Jakarta -
Zarmina, suami, dan kedua anaknya sudah dua hari mencoba untuk keluar dari Afghanistan lewat Bandara Kabul. Dia dan keluarganya ingin melarikan diri menyusul pengambilalihan pemerintah yang dilakukan Taliban.
Menurut laporan Arab News dikutip Senin (23/8/2021), dua hari yang lalu dia mencoba keluar lewat Bandara Kabul, namun justru dia mengurungkan niatnya. Pasalnya, suasana Bandara Kabul justru mencekam.
Dia bercerita peluru menghujani landasan ketika tentara AS mencoba mengendalikan ribuan orang yang memadati Bandara Internasional Hamid Karzai dengan harapan dievakuasi.
SCROLL TO CONTINUE WITH CONTENT
Zarmina bercerita petugas keamanan justru malah membidik kerumunan untuk menahan kekacauan. Dia mengatakan bandara yang jadi harapan untuk melarikan diri justru berubah menjadi tempat paling kejam di Afghanistan.
"Peluru mendarat di kiri dan kanan. Mereka bahkan menggunakan gas air mata untuk membubarkan massa, tetapi tidak ada gunanya," ujar Zarmina mengisahkan ngerinya situasi Bandara Kabul.
"Anda mungkin akan terbunuh di sini, di bandara, yang merupakan tempat paling kejam di Afghanistan sekarang, daripada kemungkinan bahaya lainnya," ungkapnya.
Melihat kondisi mengerikan ini Zarmina dan suaminya memutuskan untuk pulang. Dia juga ingin memastikan keselamatan putra mereka yang berusia delapan bulan dan putri yang berusia lima tahun.
"Bayi saya menjerit, beberapa orang terluka di depan mata kami, kami berpikir untuk pergi sebelum terbunuh atau terluka," kata Zarmina.
Berlanjut ke halaman berikutnya.
Bahkan ketika mereka menunggu taksi untuk membawa mereka pulang, tersiar kabar tentang tujuh orang tewas dalam penembakan di dalam bandara. Menjadikan jumlah korban tewas menjadi 22 orang sejak 15 Agustus. Sementara itu dari pernyataan resmi dan laporan media, setidaknya 28.000 orang telah dievakuasi sejauh ini.
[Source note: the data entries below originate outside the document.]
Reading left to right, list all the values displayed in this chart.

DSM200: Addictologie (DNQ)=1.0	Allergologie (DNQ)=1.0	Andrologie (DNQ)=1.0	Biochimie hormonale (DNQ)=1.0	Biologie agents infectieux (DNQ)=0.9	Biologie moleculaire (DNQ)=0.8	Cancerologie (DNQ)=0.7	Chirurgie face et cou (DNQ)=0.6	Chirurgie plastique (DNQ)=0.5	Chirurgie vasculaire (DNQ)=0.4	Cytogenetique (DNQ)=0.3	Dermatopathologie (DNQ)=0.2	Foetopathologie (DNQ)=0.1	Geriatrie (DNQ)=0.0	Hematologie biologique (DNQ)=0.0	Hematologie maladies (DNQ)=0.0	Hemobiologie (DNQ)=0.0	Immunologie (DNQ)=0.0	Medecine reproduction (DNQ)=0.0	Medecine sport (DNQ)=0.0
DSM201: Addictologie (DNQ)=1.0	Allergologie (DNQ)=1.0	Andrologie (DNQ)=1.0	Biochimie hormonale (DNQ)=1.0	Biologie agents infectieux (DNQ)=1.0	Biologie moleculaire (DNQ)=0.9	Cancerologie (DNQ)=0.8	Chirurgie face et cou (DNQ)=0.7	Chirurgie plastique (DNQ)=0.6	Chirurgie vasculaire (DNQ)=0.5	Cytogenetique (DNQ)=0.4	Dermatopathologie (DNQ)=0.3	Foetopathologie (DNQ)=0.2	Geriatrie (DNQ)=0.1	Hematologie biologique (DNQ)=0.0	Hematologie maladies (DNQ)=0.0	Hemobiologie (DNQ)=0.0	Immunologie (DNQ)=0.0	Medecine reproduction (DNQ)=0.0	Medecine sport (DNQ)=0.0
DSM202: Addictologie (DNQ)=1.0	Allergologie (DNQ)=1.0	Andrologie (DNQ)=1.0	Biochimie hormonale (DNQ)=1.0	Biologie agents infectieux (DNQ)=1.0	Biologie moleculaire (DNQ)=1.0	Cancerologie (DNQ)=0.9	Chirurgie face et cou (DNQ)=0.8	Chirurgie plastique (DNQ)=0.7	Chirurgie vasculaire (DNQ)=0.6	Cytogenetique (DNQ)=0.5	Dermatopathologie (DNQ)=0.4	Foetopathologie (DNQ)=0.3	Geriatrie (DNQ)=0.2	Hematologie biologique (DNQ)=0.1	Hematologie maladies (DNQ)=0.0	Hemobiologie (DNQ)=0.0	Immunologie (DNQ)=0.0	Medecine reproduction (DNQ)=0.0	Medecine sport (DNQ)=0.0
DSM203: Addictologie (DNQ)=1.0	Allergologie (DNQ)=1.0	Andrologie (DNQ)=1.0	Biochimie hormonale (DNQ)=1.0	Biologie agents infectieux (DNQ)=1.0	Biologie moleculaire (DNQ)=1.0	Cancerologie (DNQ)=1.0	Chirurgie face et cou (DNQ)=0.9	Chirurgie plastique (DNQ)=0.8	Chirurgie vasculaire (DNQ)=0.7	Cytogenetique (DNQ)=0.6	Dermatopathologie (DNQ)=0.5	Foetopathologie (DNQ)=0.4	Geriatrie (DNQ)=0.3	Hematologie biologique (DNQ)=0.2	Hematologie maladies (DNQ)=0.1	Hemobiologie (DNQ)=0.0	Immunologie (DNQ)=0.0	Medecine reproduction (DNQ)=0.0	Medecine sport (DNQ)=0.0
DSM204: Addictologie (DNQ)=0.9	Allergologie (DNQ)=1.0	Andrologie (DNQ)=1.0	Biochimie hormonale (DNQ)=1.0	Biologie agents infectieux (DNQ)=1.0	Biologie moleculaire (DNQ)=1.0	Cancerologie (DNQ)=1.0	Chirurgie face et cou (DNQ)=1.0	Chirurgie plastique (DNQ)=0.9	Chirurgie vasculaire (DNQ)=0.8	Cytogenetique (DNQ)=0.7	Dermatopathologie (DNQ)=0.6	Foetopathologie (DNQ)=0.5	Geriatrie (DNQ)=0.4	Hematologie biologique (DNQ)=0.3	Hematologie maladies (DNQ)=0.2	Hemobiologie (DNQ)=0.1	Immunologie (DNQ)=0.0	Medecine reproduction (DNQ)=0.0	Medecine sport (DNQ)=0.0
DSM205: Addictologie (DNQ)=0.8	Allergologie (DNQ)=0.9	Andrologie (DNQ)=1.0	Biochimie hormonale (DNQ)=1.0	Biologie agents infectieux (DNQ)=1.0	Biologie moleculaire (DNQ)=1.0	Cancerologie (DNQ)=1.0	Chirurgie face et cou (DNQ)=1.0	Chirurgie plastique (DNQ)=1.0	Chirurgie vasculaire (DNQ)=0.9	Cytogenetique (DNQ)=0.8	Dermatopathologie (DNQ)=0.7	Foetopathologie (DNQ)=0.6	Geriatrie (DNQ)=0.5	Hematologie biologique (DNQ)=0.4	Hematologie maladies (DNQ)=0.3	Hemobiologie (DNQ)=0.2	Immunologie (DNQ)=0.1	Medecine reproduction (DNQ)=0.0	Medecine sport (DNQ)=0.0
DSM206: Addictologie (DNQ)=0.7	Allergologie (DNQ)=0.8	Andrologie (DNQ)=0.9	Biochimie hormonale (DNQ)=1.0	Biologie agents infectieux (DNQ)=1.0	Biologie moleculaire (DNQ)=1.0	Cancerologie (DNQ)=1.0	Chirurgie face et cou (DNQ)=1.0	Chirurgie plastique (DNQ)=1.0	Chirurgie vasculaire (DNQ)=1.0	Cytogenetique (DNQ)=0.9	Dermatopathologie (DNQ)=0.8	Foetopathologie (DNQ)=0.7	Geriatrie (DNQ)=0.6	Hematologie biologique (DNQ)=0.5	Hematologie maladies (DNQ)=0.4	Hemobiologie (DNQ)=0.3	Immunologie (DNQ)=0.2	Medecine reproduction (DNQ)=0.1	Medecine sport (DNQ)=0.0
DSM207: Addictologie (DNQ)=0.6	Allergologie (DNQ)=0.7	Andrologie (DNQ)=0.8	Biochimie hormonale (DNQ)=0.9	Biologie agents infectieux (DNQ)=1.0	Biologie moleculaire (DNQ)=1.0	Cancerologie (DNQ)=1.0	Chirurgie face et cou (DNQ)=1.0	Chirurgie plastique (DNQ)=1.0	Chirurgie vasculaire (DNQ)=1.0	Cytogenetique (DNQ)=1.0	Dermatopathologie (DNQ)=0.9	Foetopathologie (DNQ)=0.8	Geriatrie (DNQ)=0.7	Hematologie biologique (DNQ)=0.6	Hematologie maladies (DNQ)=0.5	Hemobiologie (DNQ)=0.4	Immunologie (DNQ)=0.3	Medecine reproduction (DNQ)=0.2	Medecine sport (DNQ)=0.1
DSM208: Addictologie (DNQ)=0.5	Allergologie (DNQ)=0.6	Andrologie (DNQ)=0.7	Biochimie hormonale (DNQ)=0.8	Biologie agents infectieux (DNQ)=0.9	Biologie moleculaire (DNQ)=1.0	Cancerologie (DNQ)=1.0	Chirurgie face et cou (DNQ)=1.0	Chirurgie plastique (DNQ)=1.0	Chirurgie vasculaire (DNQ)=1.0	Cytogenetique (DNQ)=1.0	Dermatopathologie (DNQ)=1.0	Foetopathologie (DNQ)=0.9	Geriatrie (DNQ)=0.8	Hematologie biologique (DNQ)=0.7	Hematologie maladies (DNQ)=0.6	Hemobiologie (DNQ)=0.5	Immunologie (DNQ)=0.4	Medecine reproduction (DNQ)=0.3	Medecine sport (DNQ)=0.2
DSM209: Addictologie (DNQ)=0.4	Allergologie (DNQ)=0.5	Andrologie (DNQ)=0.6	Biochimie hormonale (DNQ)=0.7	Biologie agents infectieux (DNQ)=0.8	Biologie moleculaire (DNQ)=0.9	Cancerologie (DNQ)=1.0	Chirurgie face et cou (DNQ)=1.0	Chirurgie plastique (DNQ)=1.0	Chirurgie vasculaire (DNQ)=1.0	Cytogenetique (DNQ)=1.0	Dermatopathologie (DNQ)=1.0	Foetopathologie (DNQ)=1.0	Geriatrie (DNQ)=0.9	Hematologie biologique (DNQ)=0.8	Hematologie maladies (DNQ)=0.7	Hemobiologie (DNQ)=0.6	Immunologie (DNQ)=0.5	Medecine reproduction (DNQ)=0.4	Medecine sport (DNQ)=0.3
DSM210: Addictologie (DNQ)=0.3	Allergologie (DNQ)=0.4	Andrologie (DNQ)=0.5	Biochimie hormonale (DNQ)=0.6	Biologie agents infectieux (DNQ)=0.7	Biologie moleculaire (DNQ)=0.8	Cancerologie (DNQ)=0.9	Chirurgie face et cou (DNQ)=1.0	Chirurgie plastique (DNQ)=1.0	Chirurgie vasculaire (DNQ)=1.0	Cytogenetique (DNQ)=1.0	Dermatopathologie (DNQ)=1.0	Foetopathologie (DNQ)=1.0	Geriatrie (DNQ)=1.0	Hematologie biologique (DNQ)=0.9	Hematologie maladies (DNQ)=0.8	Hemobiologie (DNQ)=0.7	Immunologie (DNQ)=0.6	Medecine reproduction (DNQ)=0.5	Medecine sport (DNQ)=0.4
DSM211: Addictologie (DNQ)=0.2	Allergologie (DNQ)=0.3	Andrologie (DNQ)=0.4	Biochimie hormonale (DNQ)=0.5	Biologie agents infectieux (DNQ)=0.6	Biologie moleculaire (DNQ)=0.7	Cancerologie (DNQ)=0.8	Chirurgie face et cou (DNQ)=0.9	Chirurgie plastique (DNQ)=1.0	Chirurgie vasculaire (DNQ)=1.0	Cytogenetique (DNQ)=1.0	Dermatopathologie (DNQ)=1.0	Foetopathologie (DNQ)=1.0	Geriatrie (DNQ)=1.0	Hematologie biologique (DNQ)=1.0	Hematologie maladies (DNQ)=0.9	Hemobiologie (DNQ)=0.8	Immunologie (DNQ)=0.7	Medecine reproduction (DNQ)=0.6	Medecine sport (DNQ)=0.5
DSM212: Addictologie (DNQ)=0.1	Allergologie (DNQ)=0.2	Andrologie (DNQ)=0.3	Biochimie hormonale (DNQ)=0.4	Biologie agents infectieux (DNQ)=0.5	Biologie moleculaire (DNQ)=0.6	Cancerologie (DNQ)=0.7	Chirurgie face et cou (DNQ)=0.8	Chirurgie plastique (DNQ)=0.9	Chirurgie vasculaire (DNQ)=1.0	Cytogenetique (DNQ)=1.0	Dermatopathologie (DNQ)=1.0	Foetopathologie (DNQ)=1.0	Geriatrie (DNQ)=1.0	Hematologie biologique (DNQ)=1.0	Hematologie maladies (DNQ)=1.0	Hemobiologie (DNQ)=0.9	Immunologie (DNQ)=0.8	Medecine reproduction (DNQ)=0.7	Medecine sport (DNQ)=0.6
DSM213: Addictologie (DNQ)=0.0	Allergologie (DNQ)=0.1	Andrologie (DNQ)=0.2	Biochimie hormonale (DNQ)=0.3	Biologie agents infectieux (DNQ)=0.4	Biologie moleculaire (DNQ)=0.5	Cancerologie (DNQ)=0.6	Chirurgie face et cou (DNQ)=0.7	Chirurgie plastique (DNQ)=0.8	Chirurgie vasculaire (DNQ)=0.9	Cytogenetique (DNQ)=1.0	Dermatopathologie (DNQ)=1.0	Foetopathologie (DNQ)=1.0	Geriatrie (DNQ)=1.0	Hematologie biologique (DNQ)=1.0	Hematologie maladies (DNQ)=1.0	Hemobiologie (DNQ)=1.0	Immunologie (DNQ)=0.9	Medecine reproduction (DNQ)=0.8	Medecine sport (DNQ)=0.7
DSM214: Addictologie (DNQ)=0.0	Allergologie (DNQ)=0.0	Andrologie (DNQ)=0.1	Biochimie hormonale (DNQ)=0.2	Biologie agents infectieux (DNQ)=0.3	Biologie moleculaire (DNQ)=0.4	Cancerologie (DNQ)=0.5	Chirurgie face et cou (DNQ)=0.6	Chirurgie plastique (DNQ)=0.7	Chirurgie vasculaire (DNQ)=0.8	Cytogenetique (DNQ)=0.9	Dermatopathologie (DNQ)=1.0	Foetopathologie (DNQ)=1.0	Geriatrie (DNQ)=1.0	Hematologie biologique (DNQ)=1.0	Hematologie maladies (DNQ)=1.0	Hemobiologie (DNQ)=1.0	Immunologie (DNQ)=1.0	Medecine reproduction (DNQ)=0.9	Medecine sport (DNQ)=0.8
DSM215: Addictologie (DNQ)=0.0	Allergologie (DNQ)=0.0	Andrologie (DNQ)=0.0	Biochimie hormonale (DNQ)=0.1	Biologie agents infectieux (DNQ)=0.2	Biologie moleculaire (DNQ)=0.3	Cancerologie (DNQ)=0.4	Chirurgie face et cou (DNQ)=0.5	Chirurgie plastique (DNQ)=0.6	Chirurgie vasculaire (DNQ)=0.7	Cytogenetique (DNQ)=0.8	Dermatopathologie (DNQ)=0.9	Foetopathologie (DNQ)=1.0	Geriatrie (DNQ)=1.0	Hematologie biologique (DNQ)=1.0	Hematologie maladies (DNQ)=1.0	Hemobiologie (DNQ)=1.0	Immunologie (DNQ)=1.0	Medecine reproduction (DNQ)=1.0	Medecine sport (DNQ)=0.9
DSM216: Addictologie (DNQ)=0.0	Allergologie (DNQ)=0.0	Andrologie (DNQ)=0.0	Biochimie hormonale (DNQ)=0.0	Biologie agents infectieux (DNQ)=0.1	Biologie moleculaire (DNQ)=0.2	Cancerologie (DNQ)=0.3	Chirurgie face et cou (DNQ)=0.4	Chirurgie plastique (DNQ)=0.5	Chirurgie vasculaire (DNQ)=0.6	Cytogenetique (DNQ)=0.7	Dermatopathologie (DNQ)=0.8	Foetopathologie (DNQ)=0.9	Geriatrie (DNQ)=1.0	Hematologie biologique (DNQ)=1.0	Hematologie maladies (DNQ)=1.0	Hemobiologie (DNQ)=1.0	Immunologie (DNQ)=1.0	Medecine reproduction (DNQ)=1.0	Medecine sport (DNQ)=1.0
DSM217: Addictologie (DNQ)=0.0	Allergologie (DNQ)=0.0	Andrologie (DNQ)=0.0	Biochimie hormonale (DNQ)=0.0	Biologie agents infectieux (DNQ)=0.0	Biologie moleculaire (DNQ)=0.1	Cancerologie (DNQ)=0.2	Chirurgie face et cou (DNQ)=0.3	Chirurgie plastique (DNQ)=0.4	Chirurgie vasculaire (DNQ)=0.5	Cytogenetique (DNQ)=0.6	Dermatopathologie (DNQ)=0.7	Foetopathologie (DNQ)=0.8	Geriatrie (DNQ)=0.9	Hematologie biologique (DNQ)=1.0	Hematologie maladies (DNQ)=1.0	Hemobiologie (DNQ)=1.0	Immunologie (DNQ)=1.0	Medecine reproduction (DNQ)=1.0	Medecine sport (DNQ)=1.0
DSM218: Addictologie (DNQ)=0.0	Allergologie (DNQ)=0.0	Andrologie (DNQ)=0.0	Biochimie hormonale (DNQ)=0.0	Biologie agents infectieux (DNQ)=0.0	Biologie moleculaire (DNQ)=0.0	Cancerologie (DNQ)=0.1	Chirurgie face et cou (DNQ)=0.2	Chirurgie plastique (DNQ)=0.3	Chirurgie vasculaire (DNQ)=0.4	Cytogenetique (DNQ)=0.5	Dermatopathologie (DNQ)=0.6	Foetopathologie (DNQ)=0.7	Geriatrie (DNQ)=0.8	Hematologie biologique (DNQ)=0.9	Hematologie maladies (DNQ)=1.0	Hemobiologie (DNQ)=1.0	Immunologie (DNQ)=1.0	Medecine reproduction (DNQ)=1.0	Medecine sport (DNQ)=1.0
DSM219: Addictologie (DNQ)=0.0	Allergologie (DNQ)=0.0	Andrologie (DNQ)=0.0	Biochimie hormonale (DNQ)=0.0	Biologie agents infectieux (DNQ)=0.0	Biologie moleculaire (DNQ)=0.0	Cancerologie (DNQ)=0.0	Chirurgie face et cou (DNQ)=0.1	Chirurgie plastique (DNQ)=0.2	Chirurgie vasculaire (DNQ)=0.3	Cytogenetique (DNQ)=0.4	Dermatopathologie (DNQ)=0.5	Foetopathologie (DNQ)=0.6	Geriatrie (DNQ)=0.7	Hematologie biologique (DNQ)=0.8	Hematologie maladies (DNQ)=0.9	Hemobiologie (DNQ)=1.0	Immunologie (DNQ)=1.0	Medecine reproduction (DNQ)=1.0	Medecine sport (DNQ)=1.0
Demi alasan keamanan, Zarmina menolak menyebutkan negara mana yang rencananya didatangi keluarganya. Namun, sebagai karyawan organisasi Barat, dia memenuhi syarat untuk dievakuasi.
Ketakutan meningkat setelah Taliban mengambil kekuasaan, para warga Afghanistan yang bekerja untuk negara-negara koalisi yang dipimpin AS khawatir akan keselamatannya. Meskipun, Taliban berulang kali berjanji tidak akan membalas dendam dan akan memberikan amnesti.
Pada hari Minggu, AS dan sekutunya mengirim pasukan baru ke bandara Kabul untuk mengevakuasi warga, diplomat, dan ribuan warga Afghanistan yang telah bekerja untuk mereka sejak akhir 2001.
Zarmina mengatakan kondisi orang-orang di bandara sangat menderita, kepanasan, dan kekurangan air, bahkan makanan. Menurutnya, bandara sama saja seperti neraka kecil.
"Ini seperti neraka kecil. Saya akan menggambarkannya seperti bunuh diri," kata Zarmina.
Shabia Mantoo, juru bicara Komisaris Tinggi PBB untuk Pengungsi, menyambut baik evakuasi warga Afghanistan melalui program bilateral. Dia menekankan tanggapan atas nama kemanusiaan internasional yang mendesak dan lebih luas harus dilakukan.
"Sebagian besar warga Afghanistan tidak dapat meninggalkan negara itu melalui saluran reguler. Sampai hari ini, mereka yang mungkin dalam bahaya tidak memiliki jalan keluar yang jelas," kata Shabia.